What is Beamer?

Beamer is a LaTeX document class that is used for creating presentations. This class offers several pre-designed templates and a set of interesting features for making customized ones.

American pronunciation

bee·mr

British pronunciation

bee·muh

Origin of Beamer

This class is a great contribution of Till Tantau where the first version of the Beamer presentation was published in public on the Ph.D. defense of Till. As per the request of some of his colleagues, he included the package in CTAN. in March 2003. It was considered as the first official release of “Initial Version”.

Since 2007, this package was not maintained and in April 2010, Till handed the maintenance responsibility to Joseph Wright and Vedran Miletic.

At the present, it’s mainly samcarter doing the work and keep maintaining it by refining codes, fixing bugs, including new features, and providing supports to users, but Joseph Wright has the lead formally, e.g. does the releases to CTAN.

If you are interested in the Beamer package and contribute through feedback please visit https://github.com/josephwright/Beamer. The User Guide of 247 pages (version no 3.6.3) of this class provides enormous examples and descriptions of different commands.

Beamer Output

The ultimate output of any Latex Beamer presentation is naturally a PDF (Portable Document Format) file.

PDF is independent of:

  • hardware (i.e. any type of printer, iPad, E-reader, smartphones, projector, etc.) and
  • software (Windows & Apple operating systems).

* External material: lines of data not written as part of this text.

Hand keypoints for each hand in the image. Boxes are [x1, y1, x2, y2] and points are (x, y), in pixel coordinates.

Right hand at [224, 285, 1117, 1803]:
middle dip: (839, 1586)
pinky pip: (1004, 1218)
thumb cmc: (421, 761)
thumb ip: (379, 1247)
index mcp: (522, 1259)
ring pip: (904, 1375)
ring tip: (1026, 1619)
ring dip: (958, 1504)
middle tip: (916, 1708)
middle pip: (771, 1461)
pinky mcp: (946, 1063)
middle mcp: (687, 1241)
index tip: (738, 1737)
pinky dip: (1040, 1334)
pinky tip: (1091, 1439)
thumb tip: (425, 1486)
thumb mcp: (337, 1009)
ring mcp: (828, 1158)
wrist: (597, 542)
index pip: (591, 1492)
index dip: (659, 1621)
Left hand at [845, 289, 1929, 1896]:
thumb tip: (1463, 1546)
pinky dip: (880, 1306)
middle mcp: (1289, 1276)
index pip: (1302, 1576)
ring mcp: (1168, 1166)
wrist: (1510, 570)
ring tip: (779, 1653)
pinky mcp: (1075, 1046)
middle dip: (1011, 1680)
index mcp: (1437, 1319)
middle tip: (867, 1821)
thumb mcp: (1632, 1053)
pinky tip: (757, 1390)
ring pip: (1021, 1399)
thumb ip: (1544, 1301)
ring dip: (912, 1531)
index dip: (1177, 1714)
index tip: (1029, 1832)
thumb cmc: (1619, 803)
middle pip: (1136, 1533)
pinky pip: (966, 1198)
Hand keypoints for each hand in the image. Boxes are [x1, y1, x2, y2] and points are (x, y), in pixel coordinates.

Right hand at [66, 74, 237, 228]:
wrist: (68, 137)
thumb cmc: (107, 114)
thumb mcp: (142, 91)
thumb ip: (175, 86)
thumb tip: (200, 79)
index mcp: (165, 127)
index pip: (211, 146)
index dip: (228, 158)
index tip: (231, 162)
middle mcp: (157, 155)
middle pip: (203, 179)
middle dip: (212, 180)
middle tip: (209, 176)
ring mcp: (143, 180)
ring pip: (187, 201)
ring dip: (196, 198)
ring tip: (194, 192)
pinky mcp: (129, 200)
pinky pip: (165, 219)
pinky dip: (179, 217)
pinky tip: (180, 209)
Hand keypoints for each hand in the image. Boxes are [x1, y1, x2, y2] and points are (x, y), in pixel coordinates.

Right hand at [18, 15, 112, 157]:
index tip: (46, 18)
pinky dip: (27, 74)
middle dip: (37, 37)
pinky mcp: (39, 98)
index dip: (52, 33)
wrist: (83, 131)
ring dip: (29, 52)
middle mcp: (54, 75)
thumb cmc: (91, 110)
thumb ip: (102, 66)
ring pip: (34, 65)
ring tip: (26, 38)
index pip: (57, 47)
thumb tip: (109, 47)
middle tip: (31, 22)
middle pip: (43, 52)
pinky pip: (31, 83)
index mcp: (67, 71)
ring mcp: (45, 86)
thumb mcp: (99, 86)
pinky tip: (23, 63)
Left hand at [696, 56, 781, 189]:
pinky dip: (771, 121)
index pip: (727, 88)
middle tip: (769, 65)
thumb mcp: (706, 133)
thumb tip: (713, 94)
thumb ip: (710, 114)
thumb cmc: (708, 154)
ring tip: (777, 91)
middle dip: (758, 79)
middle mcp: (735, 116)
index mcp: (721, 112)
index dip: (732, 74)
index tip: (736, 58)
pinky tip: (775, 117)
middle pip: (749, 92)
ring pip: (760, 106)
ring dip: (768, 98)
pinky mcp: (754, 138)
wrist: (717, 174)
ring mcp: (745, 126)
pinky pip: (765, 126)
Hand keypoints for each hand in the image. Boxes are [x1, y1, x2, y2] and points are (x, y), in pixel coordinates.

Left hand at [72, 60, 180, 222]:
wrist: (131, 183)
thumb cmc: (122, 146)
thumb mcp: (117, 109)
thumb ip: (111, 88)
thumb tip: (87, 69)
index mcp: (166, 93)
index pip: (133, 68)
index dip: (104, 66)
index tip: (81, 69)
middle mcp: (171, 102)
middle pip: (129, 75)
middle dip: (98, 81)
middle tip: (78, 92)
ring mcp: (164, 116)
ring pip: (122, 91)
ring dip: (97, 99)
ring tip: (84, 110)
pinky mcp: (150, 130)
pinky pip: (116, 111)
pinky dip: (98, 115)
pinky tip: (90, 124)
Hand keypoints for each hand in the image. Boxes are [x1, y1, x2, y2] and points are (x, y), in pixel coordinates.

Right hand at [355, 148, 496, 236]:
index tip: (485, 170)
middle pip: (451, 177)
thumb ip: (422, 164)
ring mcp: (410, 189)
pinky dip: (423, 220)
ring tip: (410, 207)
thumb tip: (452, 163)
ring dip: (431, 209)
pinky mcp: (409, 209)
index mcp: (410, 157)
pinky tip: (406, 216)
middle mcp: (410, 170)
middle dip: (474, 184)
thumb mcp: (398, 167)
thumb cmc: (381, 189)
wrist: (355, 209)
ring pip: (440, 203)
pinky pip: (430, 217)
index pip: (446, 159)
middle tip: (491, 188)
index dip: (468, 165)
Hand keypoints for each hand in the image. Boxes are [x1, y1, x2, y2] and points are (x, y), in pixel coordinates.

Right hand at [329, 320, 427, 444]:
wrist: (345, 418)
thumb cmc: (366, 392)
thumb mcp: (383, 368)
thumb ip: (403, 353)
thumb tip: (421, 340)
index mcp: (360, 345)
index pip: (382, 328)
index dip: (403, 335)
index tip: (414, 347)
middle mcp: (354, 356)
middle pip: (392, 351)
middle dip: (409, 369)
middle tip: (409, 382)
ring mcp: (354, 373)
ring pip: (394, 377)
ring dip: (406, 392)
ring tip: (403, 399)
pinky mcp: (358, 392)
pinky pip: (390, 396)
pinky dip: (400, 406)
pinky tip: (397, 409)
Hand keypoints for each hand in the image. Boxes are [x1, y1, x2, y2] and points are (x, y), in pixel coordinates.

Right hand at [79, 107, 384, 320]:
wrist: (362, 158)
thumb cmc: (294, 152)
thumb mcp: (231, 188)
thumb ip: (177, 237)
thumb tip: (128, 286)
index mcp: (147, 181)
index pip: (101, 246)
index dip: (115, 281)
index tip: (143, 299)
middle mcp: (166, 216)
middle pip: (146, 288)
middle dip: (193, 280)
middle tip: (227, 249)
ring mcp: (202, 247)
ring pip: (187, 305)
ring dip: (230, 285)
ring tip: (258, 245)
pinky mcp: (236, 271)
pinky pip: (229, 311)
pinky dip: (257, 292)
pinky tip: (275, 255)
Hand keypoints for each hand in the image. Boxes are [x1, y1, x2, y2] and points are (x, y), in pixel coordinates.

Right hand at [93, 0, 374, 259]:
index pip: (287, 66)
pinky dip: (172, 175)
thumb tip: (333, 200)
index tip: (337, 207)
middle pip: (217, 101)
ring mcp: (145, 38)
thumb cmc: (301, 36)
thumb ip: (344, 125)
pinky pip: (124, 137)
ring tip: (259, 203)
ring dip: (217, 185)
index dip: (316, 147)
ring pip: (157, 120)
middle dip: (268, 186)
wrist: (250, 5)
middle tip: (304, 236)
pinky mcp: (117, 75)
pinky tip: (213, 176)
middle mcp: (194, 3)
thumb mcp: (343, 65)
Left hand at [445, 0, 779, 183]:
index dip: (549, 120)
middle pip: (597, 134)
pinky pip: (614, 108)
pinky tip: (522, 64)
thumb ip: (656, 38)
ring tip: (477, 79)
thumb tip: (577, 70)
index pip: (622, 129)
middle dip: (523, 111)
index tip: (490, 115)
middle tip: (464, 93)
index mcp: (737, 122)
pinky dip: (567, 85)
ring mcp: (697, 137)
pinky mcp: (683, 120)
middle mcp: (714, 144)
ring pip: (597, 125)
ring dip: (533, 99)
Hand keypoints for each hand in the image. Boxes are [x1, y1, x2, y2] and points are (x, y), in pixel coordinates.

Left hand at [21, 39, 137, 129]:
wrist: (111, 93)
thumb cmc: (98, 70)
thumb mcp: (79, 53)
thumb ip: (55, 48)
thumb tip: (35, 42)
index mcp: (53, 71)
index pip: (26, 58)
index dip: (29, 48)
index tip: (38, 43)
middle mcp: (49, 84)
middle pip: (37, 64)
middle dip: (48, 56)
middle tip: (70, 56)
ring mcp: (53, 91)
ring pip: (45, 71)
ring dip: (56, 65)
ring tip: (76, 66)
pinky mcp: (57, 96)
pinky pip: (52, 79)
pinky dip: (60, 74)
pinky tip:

which makes this format good for both printouts and presentations.

Beamer Output

Features of Beamer class

  • Beamer is compatible with pdflatex, dvips, lualatex, and xelatex.
  • You can use most of the standard commands of LaTeX for Beamer presentation as well.
  • A user can create overlays easily and add dynamic effects.
  • Have features for creating both slides and handouts.
  • Easy customization of Beamer Themes, which allow you to change the appearance of your presentation to accomplish your purposes. For example, users can change layouts, colors, fonts, bullet styles in any presentation globally.
  • Beamer handles theorems, proofs, definitions, and itemization in a structured approach, along with flexible customization.
  • The Beamer class separates the style as well as content and ensures the portability in source code, implementation, and output.
  • Like LaTeX, Beamer has excellent mathematical and scientific typesetting capabilities without exporting any external tools.
  • It also supports hypertext features and cross-referencing capabilities.

Drawbacks of Beamer class

  • Some users may feel the learning curve is steeper, especially while experimenting with macros and exploit customization.
  • Some command syntax is tough to remember and type.
  • Sometimes, positioning floating objects like images, long tables seem complex to a group of users.
  • Sharing with WYSIWYG content is difficult, as the mainstream in a commercial environment is using MS PowerPoint.